_Quoted passage_
<<<<

Expat Essentials

After growing up in China, Cécile Booms is Branching Out to help internationals adjust to Dutch culture

Participants in the Branching Out cultural training, with Cécile Booms at far right

Cécile Booms fits neatly into a uniquely Eindhoven category – the expat in her own country: Booms was born in the Netherlands, then grew up in China, attending international schools before graduating uni in the United Kingdom. Her mother Ilona is originally German, her father Paul is Dutch, and her preferred working language is English. So Booms is drawing on that between-worlds dynamic to build her business helping internationals who find themselves foundering in new countries.

Branching Out Eindhoven is Booms’ year-old consultancy helping expats settle in as a follow-on service complimenting corporate HR departments that typically provide housing, visas and other assistance as part of the executive on-boarding process.

Booms chose the “Branching Out” moniker and themes for various programs as a play on her family name, which in Dutch means tree: “I think a tree is a beautiful metaphor for settling in.” The name is also an allusion to both families and companies having multiple locations, or branches, around the world.

To branch out, you need roots

Cécile Booms

Booms’ aim is to help employers improve retention by helping internationals settle in, emphasizing that Branching Out handles the “soft factor,” social, emotional and cultural support people need “before it becomes an issue,” she said.

And it can be a big issue.

Eindhoven is the Netherlands’ deep-tech center, home to dozens of companies hiring thousands of internationals, including photolithography giant ASML and global chipmaker NXP. There are an estimated 40,000 internationals living here, 11,000 just in Meerhoven, the main expat enclave in the greater Eindhoven area.

The vast majority of highly skilled internationals comes from China, India and other countries in Asia, and a significant number – struggling with Dutch work culture and social isolation – packing it in before contracts end.

Research from multiple consultancies including KPMG estimate it can cost hundreds of thousands of euros to recruit, then replace, high-performing top executives … not to mention the lost opportunity costs of missing out on their talent.

>>>>

_What is being asked_
Write the next part of the article about Cécile Booms and her Branching Out consultancy, picking up after its final sentence.

_Data records_
<<<<

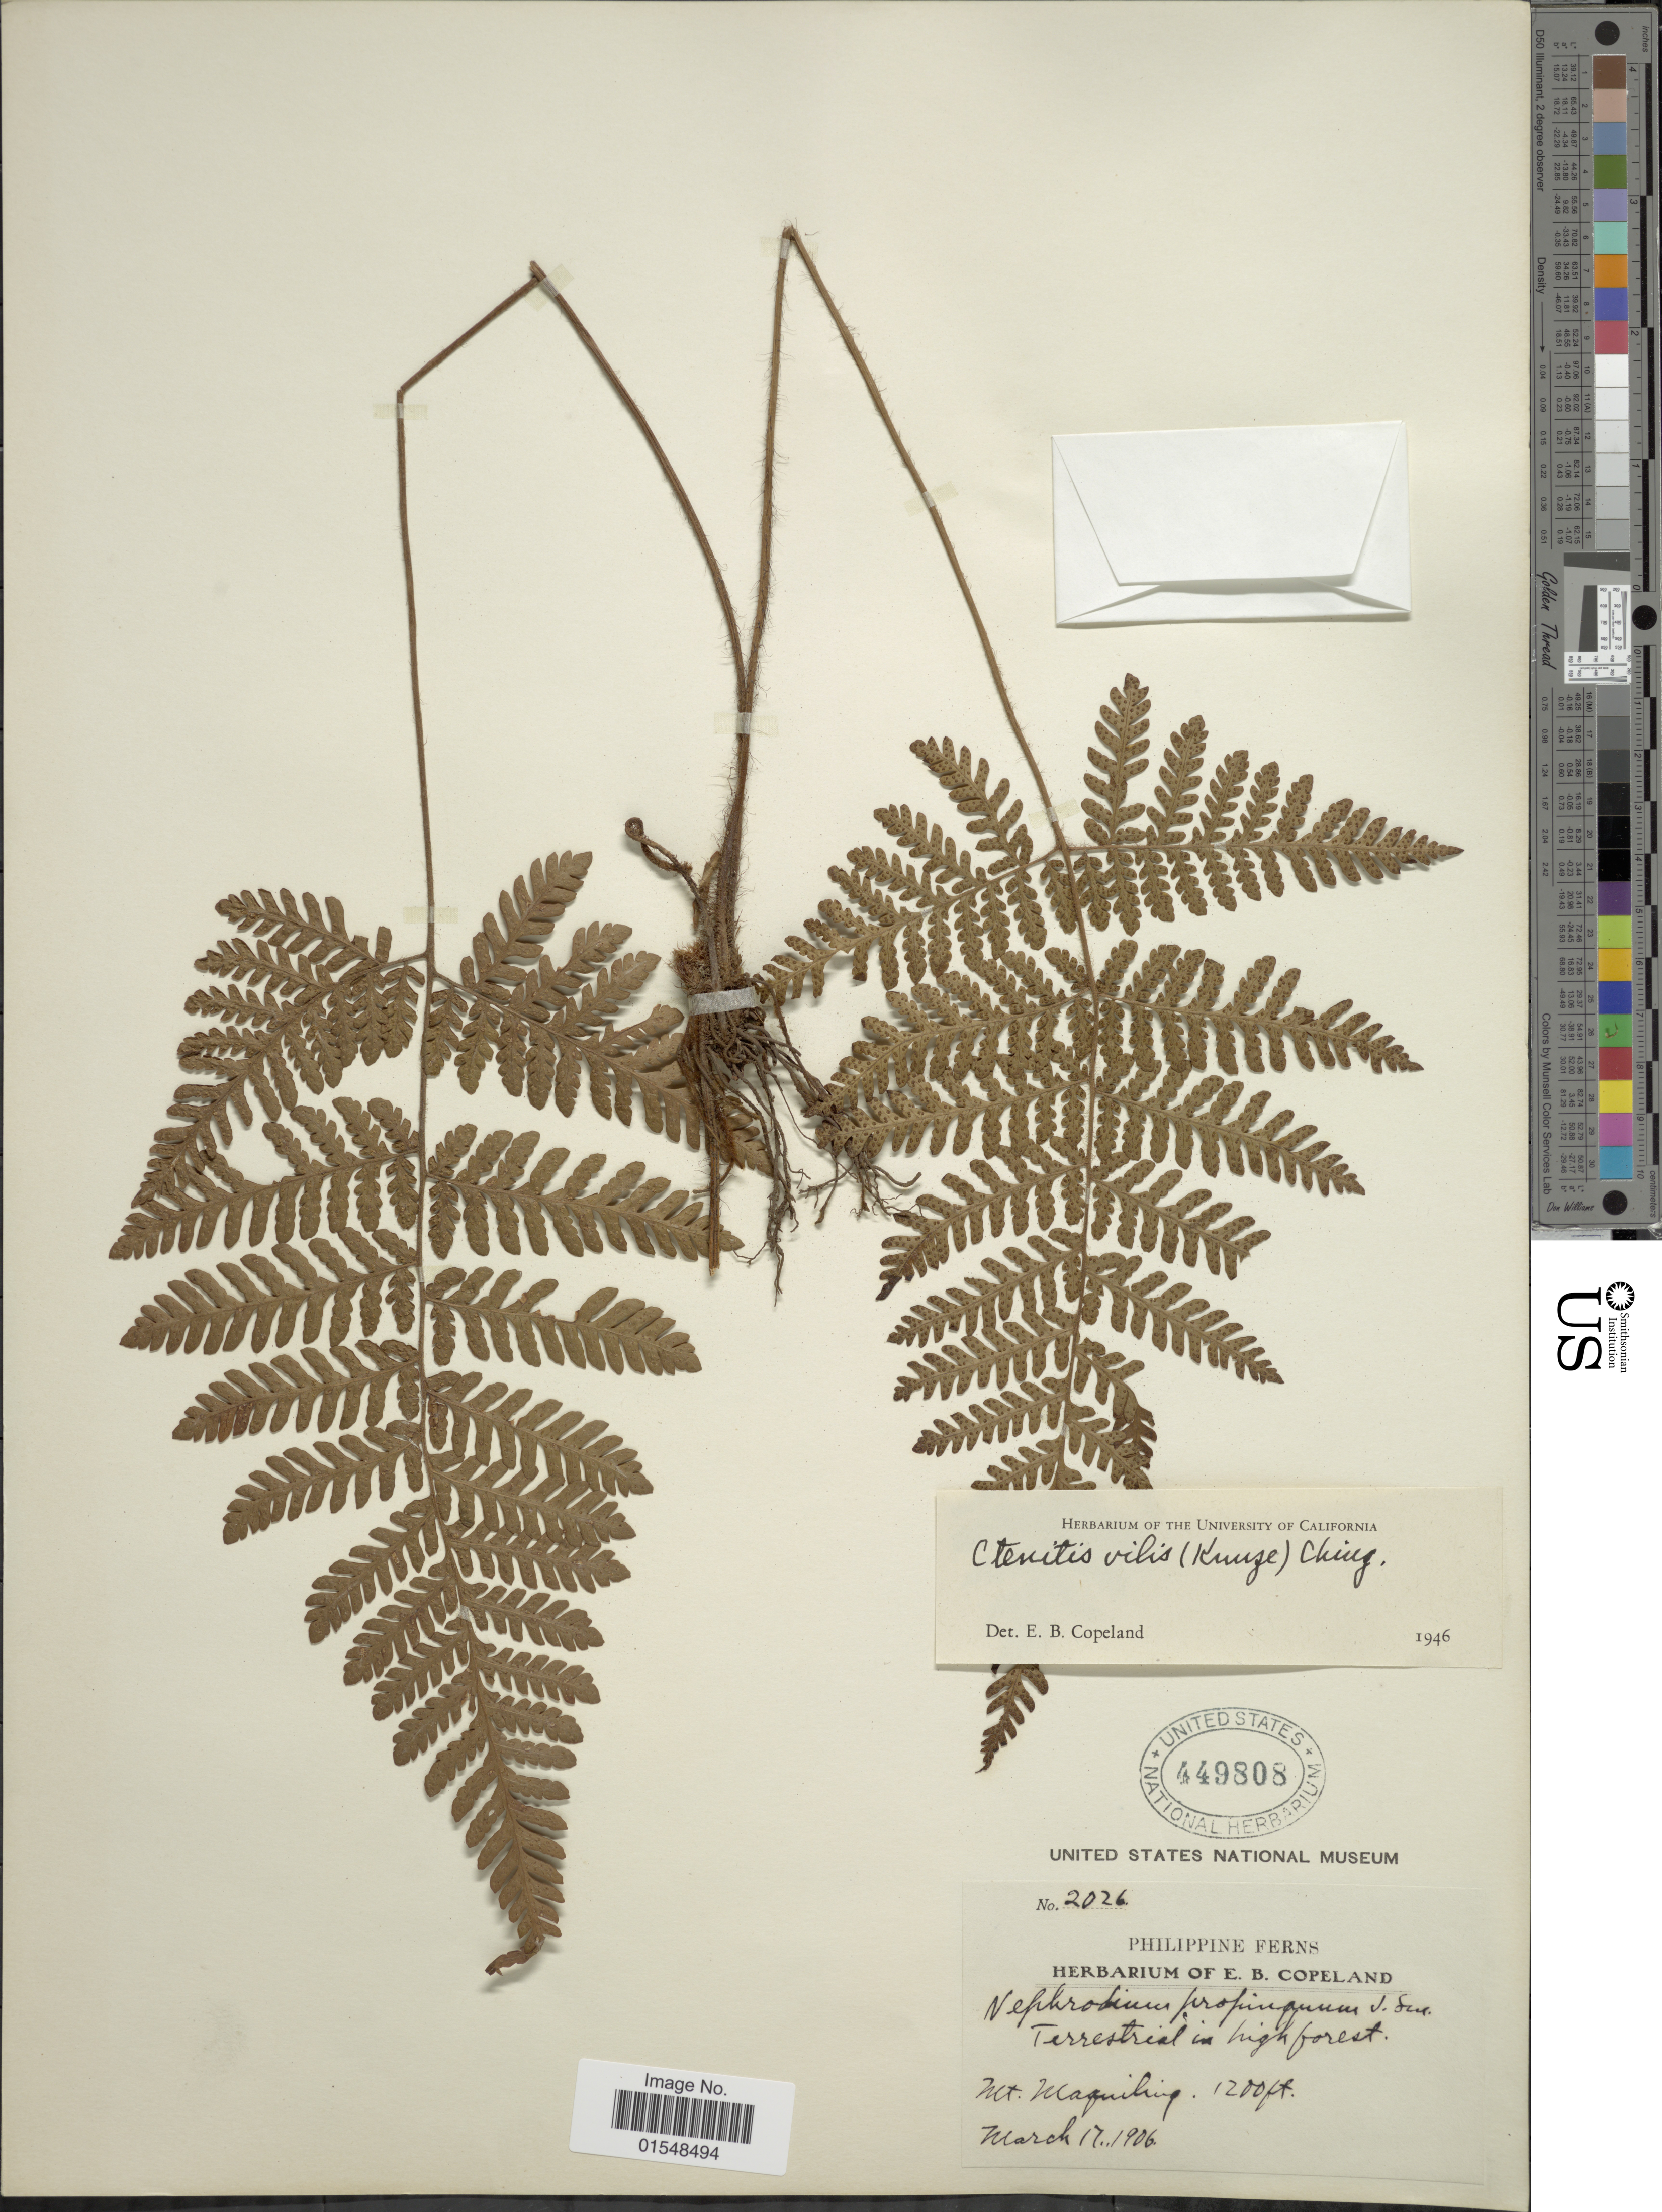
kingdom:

>>>>
<<<<

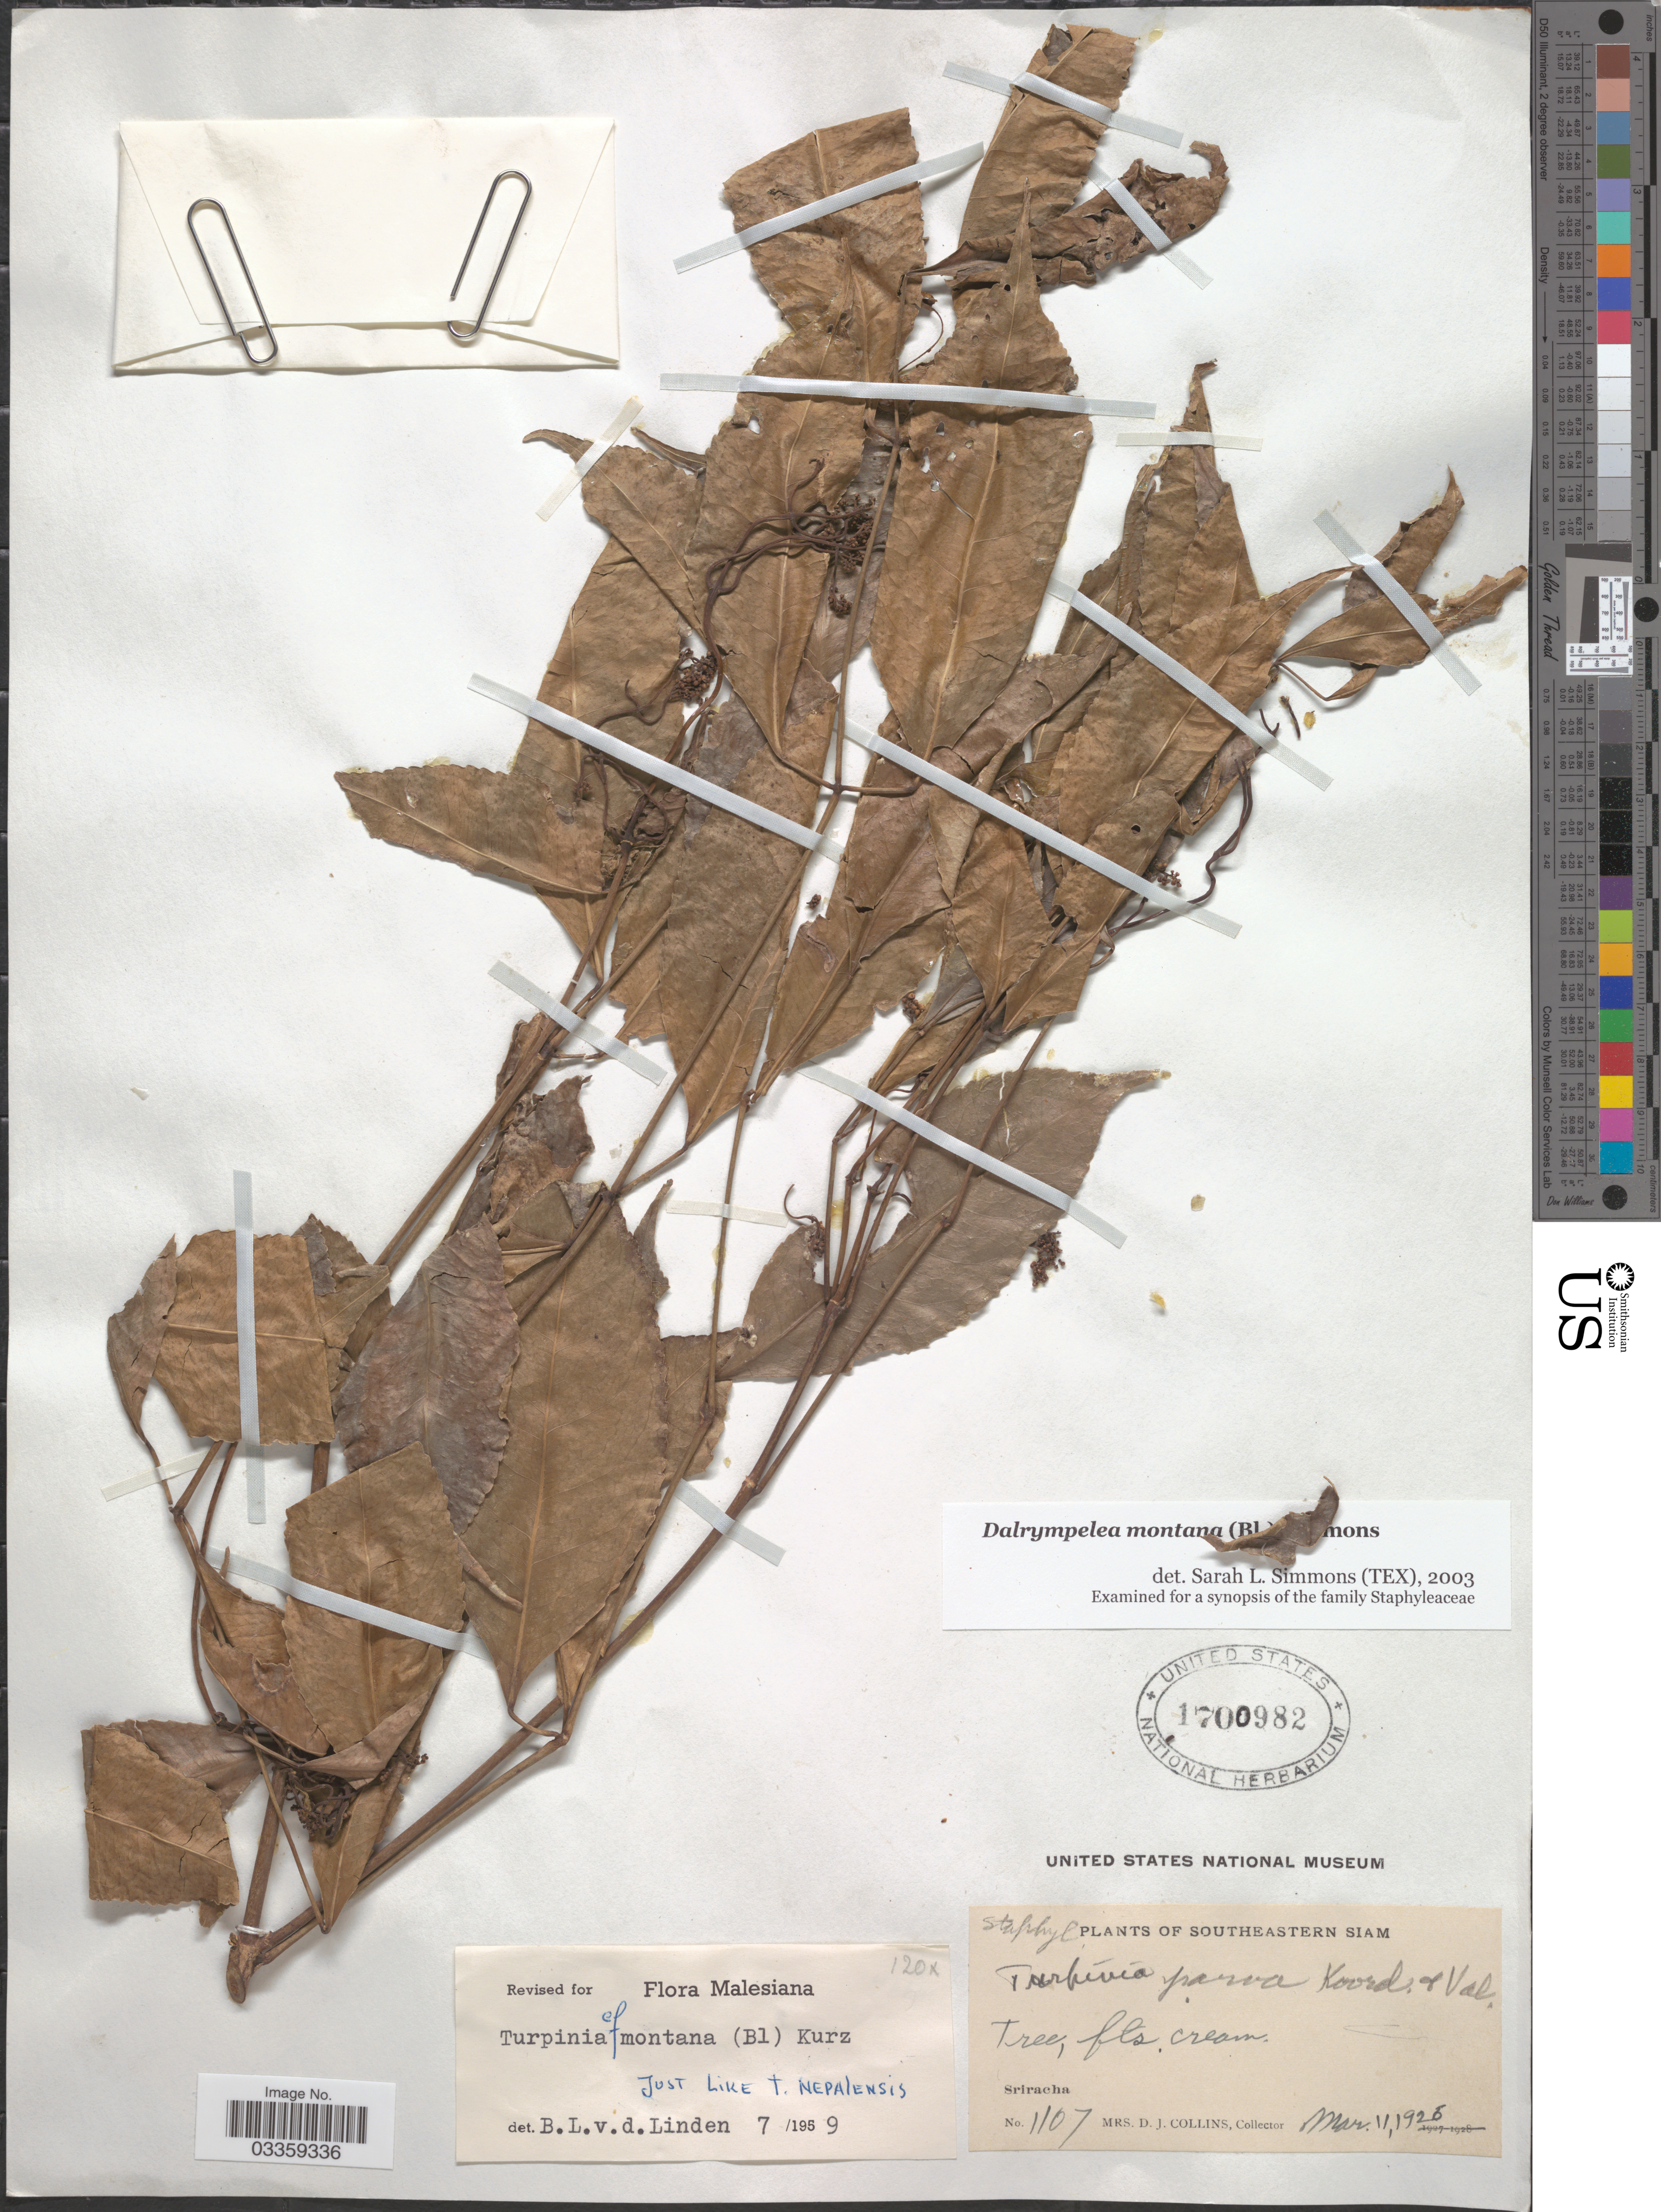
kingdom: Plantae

>>>>

_Result of this task_
To address all this, Booms has come up with a two-year program, Root’in, including cultural training and support, and coaching people through the emotional ups and downs of being a stranger in a strange land.

“There’s typically a honeymoon period where (employees) are excited and everything is new,” she said. “In about six months, people realize, ‘Right, I’ve got a routine.’ Do they like that? Are they coping with that? Do they know where to find some friends?

“At about the two-year mark, people tend to ask themselves, ‘Do I want to stay, or do I want to go?’ ” Booms said.

She sees her role as both managing expats’ expectations and helping negotiate the finer points of a long-term adjustment including how thrive in Dutch culture while preserving ties to their own. “I’m not for making people ‘Dutch.’ I’m for people having their own culture and then pick-and-mix” from both cultures,” she said.

Cécile Booms and her brother Björn with their favorite market stall owner in Nanjing (All photos courtesy of Cécile Booms)

MultiCulti

Cécile and family friend Luuk on the Great Wall

Booms is all about cultural pick-and-mix, having spent her formative years overseas. The family lived in China for six-and-a-half years while her father Paul Booms worked for DSM, a multi-sector multinational based in Heerlen, Netherlands. All Cécile’s secondary education was in English at international schools, finishing at International School of Eindhoven after she came to Eindhoven from Nanjing at 15 years old.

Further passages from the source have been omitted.